Aslında, son zamanlarda ahtapot kollarında ilerleyici hareketi görselleştiren bilim adamları, hayvanın merkezi beyninin neredeyse hiç dahil olmadığını keşfettiler; bulgularını 26 Haziran 2019 Astrobiyoloji Bilim Konferansı'nda sundular.
Araştırmacılar, Seattle'daki Washington Üniversitesi'nde davranışsal sinirbilim ve astrobiyoloji lisansüstü öğrencisi Dominic Sivitilli, bir ahtapotun kollarını kullanarak çevresini nasıl algılayıp işlediğini modellemek için bir kamera ve davranış izleme yazılımı kullandılar. .
Sivitilli yaptığı açıklamada, "Geçmişte baktığımız şey, geçmişte bakılandan daha fazlası, hayvanın karmaşık kararlar alırken duyusal bilginin bu ağa nasıl entegre edildiği." Dedi.
Bir ahtapotun kol hareketi beyinden uzakta başlar, deniz tabanında veya bir akvaryumda hissedilen groping arm encker'daki sensörler tarafından tetiklenir. Her emici on binlerce kimyasal ve mekanik reseptör içerir; Sivitilli, bunu bir perspektife oturtmak için bir insan parmak ucunun sadece birkaç yüz mekanik reseptörü tuttuğunu söyledi.

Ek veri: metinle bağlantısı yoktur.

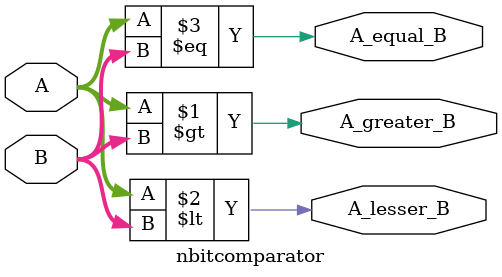
<source format=v>
module nbitcomparator #(
    parameter N = 4
)(
    input  [N-1:0] A,
    input  [N-1:0] B,
    output A_greater_B,
    output A_lesser_B,
    output A_equal_B
);
    assign A_greater_B = (A > B);
    assign A_lesser_B = (A < B);
    assign A_equal_B = (A == B);
endmodule


/*output
meenakshi@meenakshi-Inspiron-3501:~/verilog/nbitcomparator$ vvp nbitcomparator.out
VCD info: dumpfile nbitcomparator.vcd opened for output.
A= 4 B= 2 | GT=1 LT=0 EQ=0
A= 3 B= 7 | GT=0 LT=1 EQ=0
A= 5 B= 5 | GT=0 LT=0 EQ=1
A= 9 B= 1 | GT=1 LT=0 EQ=0
nbitcomparator.v:18: $finish called at 40 (1s)
*/

</source>
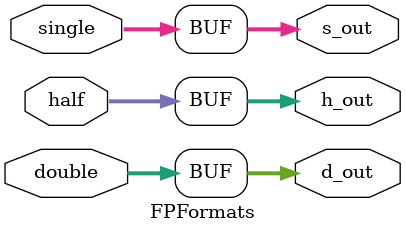
<source format=sv>

module FPFormats (
    input [15:0] half,
    input [31:0] single,
    input [63:0] double,
    output [15:0] h_out,
    output [31:0] s_out,
    output [63:0] d_out
);

    assign h_out = half;
    assign s_out = single;
    assign d_out = double;

endmodule

</source>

Bir ahtapot ilginç bir şeye dokunduğunda, kollarındaki "beyin" girdiyi işler ve sinyali hareket ettirerek kola bir sonraki adımda ne yapacağını söyler. Araştırmacılar, bir enayi tarafından üretilen sinyalleri en yakın komşusuna aktarıyor, kol kaslarını aktive ediyor ve kolu vücuda doğru hareket eden geniş bir hareket dalgası üretiyorlar. Silahlar çevreyle ve birbirleriyle aktif olarak etkileşime girerken, hayvanın merkezi beynine ulaşan sinyal "son derece soyutlanmış" ve kol etkileşimleriyle doğrudan ilgili değil.
Esasen, ahtapotlar cesetlerin nasıl hareket ettirileceği hakkında hesaplamayı "dış kaynak" yaparak, bu eylemleri kollara ne yapacağını söylemek için merkezi beyne güvenmek yerine, her kolda yerel kontrollere - gangliyonlara - atadılar.
"Bir bakıma ahtapot, yarısını karşılamak için zihnini çevreye gönderdi."
Ama bekleyin, düşünüyor olabilirsiniz - bilim adamları neden bir astrobiyoloji konferansında ahtapotlardan bahsediyorlar? Bunun dünya dışı yaşamla ne ilgisi var? (Ve hayır, bunun nedeni 2018'de başka bir araştırmacı grubunun iddia ettiği gibi ahtapotların gerçekten uzay uzaylıları olması değil.)
Ahtapotların son derece zeki oldukları düşünülse de, etraflarındaki dünyayı algılamak ve onlarla etkileşime geçmek için geçici çözümleri, akıllı omurgalılarda gelişen tekniklerden önemli ölçüde farklıdır. Bu nedenle ahtapot biliş, zekayı anlamak için önemli bir alternatif model olarak hizmet edebilir ve uzmanları diğer dünyalardan kaynaklanan sıra dışı akıllı yaşam ifadelerini tanımaya hazırlayabilir.
Sivitilli, "Bu bize dünyadaki biliş çeşitliliği konusunda bir anlayış veriyor." Dedi. "Ve belki de evren."